The survey says Murphy will bring “a curated range handpicked with the local customer in mind”.

Gangemi’s Fine Wines and Food, established in 1911, feels they already offer that at their store about 100m away, and they’ve got support from local community group West Perth Local, which supports the supermarket but not a competing grog shop.  

West Perth Local chair Steve Wellard says the group is working with the developer on the overall site concept. 

“We totally understand Woolworths intend to have a liquor distributor incorporated into that site. Our only request is that whatever liquor offering is finally included does not compete directly with our great, locally owned, fine wine distributors, namely Gangemi’s but also Liquor Barons near Gordon Street.

“Our preference is for a smaller scale ‘budget-booze’ BWS be included on the site instead of the Dan Murphy’s as described in the survey document.”

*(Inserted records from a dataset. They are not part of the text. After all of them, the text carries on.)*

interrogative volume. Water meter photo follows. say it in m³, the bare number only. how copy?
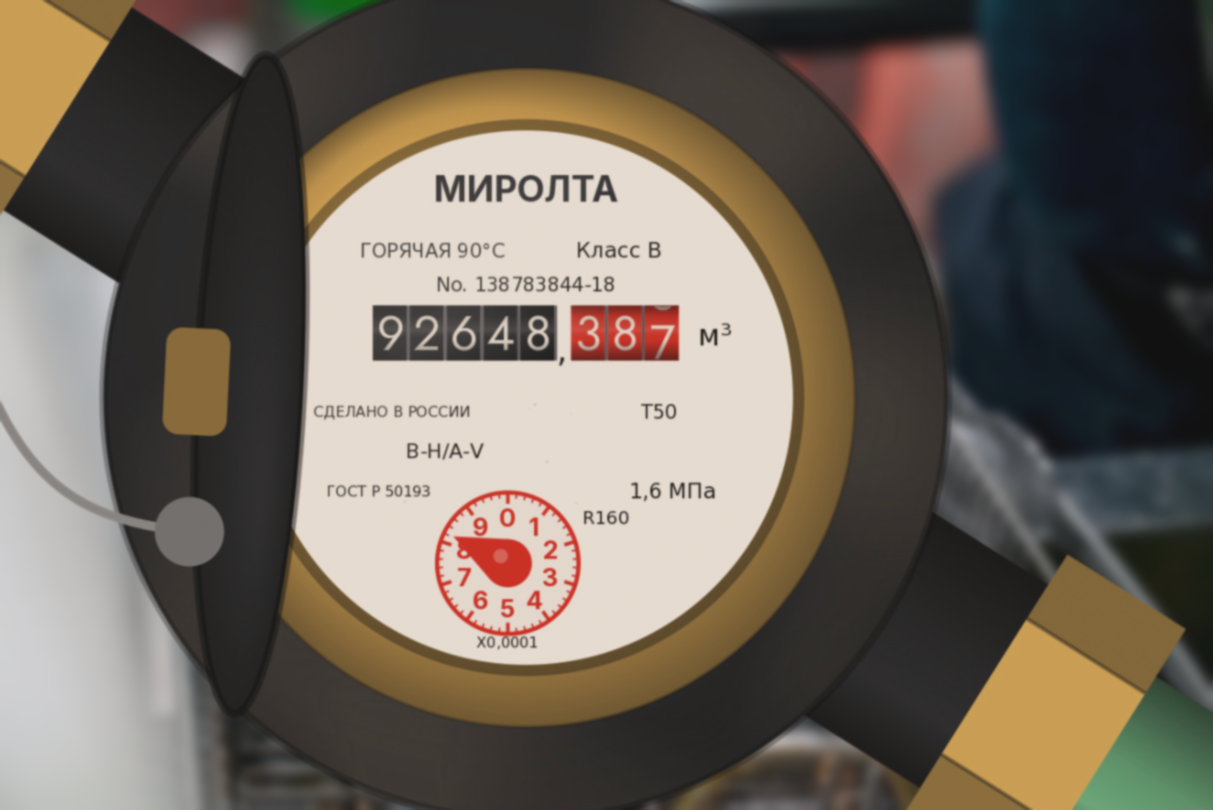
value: 92648.3868
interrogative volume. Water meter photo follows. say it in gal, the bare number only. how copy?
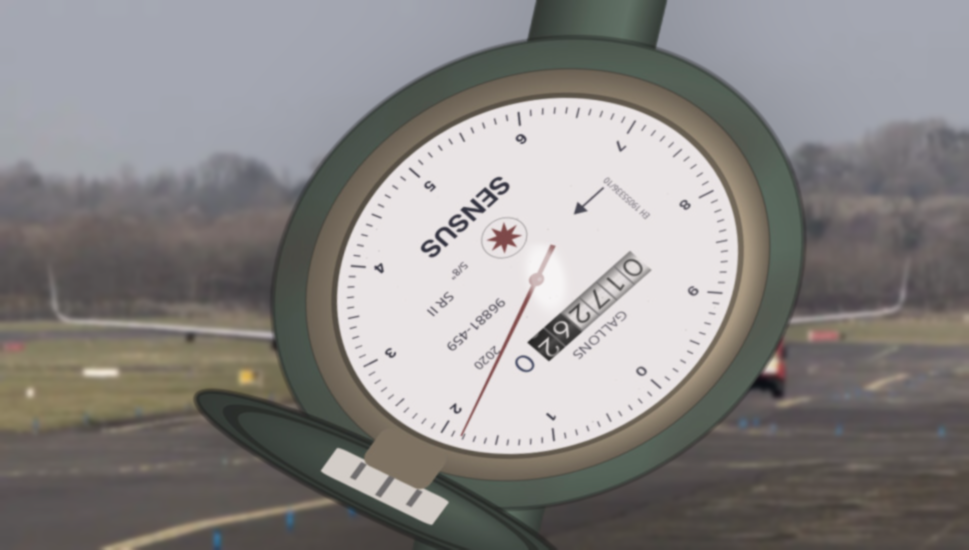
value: 172621.8
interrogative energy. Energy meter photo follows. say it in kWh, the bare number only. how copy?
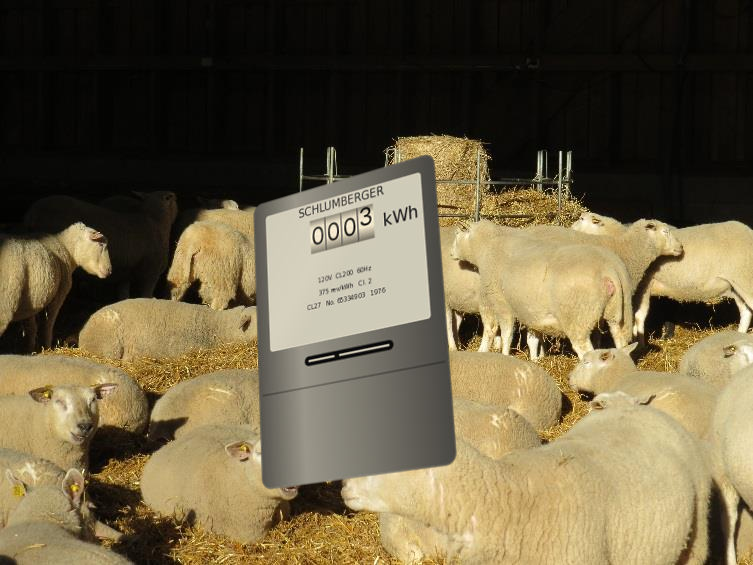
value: 3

Gangemi’s owner Edward Johnson told us “I don’t want to tell a sob story that it’s going to kill my business – competition is fair enough, but I just don’t see a need for it in the area.

“It will be a huge dent in trade. I would have to seriously consider my business model and range.”

Mr Johnson says an influx of cheap booze could lead to more street drinking and alcohol related problems. 

“I took over this store nine years ago… I put a minimum floor price on. We don’t sell any wine that’s cheaper than $10 a bottle… all of our spirits are priced $45 upwards”. There’s good evidence from many studies that a floor price has reduced alcohol-related harms in areas it’s been introduced.

Mr Johnson says he’s further able to weed out problem drinkers by having a one-strike policy and they have the local knowledge to enforce it.

“We know everyone in the area. We have a one strike policy, that if anyone causes trouble or drinks in the street they’re cut off immediately, because it’s a bad look for us as a business.”

He also believes there’s problems with having a liquor store and supermarket so closely integrated, as he says it “normalises alcohol shopping as part of grocery shopping”.

The McCusker Centre for Action on Alcohol and Youth also holds concerns about the growth of liquor stores attached to grocery stores and booze making its way into supermarket catalogues onto receipts. The centre wrote to the WA parliament’s Education and Health Standing Committee in 2018 saying “alcohol is not an ordinary commodity like bread and milk, and the harmful use of alcohol comes at an enormous cost to society. We have concerns that the close association of liquor stores with supermarkets may contribute to the normalisation of alcohol in our community.”